The last dog is my one year old prospect, Butter the GSD. He's czech/ddr from Oceanov Domu in Alabama. We've been having a lot of fun, he's crazy about it already. He's also done Fast CAT, Barn Hunt, and Updog (frisbee games). But I really wanted to go IGP since forever ago so it's our focus now.

Here is a video I took on week two of him in a puppy circle if anyone is curious. This was his second time ever seeing a decoy wearing a sleeve so I am proud. I thought he was going to be tool chill and neutral to care but he "turns on" nicely


----------



## Rosebud99 (9 mo ago)

Fervious said:


> Here is a video I took on week two of him in a puppy circle if anyone is curious.


Which one is Butter in the video?


----------



## shanebarta7 (10 mo ago)

good luck in growing your membership. If you are ever in south Florida come visit us at Treasure Coast Working Dogs, we are a DVG club


----------



## Fervious (Apr 30, 2016)

Rosebud99 said:


> Which one is Butter in the video?


The one closest to the camera with me in the black shirt


----------



## Rosebud99 (9 mo ago)

Fervious said:


> The one closest to the camera with me in the black shirt


Wow! of the dogs visible in the video he was really "on!" That must have been really fun for you!
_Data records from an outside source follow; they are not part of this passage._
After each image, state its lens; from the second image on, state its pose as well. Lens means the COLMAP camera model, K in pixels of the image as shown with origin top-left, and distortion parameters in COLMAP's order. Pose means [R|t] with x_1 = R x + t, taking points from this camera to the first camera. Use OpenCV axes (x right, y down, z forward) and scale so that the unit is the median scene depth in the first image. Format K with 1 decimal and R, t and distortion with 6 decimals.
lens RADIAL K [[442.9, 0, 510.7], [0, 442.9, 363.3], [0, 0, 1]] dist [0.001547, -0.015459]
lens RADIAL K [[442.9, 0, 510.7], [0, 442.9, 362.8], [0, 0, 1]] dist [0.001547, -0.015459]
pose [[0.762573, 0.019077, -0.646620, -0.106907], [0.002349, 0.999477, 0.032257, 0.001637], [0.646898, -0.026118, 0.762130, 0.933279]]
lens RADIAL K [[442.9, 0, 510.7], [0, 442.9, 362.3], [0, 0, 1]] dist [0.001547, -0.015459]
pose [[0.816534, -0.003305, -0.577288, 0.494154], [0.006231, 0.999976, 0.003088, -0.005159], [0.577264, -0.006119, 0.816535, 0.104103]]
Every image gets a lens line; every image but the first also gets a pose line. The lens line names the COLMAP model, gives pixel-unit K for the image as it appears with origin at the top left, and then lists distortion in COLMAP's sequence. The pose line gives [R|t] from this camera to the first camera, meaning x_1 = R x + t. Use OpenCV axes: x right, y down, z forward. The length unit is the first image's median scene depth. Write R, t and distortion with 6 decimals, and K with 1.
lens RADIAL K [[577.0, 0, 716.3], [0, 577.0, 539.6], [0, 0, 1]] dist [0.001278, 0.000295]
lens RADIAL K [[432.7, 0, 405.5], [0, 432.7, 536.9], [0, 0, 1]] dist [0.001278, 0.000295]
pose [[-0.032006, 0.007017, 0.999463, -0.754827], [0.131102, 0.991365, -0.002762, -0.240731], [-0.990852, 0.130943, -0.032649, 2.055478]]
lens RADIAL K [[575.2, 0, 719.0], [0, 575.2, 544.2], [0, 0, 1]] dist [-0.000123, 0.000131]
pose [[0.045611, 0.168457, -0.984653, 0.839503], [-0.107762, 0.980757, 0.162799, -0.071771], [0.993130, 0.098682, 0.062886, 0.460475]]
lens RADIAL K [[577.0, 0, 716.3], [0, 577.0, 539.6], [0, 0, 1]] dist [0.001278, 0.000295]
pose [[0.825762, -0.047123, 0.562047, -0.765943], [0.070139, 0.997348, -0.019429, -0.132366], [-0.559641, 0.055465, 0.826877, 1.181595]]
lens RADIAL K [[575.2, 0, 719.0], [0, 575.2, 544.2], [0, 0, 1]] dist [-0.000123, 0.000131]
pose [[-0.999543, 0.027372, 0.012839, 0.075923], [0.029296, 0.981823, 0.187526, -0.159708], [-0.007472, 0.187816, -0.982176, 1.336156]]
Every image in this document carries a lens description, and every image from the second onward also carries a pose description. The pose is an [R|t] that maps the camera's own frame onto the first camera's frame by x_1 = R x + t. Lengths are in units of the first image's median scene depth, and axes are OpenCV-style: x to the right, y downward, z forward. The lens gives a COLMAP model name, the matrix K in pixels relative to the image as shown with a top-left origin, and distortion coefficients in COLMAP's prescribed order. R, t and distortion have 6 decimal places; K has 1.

Thanks for sharing. I really enjoyed watching it. I never had an opportunity to witness that kind of stuff here. I found out after the fact that local club held the American Schutzhund National Championship on memorial Day weekend. So disappointed I missed it. Ii would have loved to have watched it.


----------



## Rosebud99 (9 mo ago)




----------



## CEMC (May 2, 2020)

shanebarta7 said:


> good luck in growing your membership. If you are ever in south Florida come visit us at Treasure Coast Working Dogs, we are a DVG club


I live in Kendall (South Miami-Dade) I have been searching for a good training club for working dogs (I have a male GSD). Can you recommend a name near me. If not, how can I find out more about your club.


----------



## Bearshandler (Aug 29, 2019)

shanebarta7 said:


> good luck in growing your membership. If you are ever in south Florida come visit us at Treasure Coast Working Dogs, we are a DVG club


Does Timo Rieg train with your club?


----------



## shanebarta7 (10 mo ago)

CEMC said:


> I live in Kendall (South Miami-Dade) I have been searching for a good training club for working dogs (I have a male GSD). Can you recommend a name near me. If not, how can I find out more about your club.


CEMC,,,our club is in West Palm , we have a few members from Homestead and Kendall....I also train in Kendall on Sundays off Eureka Drive


----------



## Fervious (Apr 30, 2016)

Rosebud99 said:


> Wow! of the dogs visible in the video he was really "on!" That must have been really fun for you! Thanks for sharing. I really enjoyed watching it. I never had an opportunity to witness that kind of stuff here. I found out after the fact that local club held the American Schutzhund National Championship on memorial Day weekend. So disappointed I missed it. Ii would have loved to have watched it.


Thanks yes it was super fun! He is my first and he is very active and driven  But that didn't really show up until he was eight months old, before that I was wondering when my puppy was going to show his drive haha. I told the breeder that although I've done sports I wanted a puppy that wasn't psycho since I bought all of other dogs at older ages, and she told me all her puppies are pretty chill until they're older lol.


----------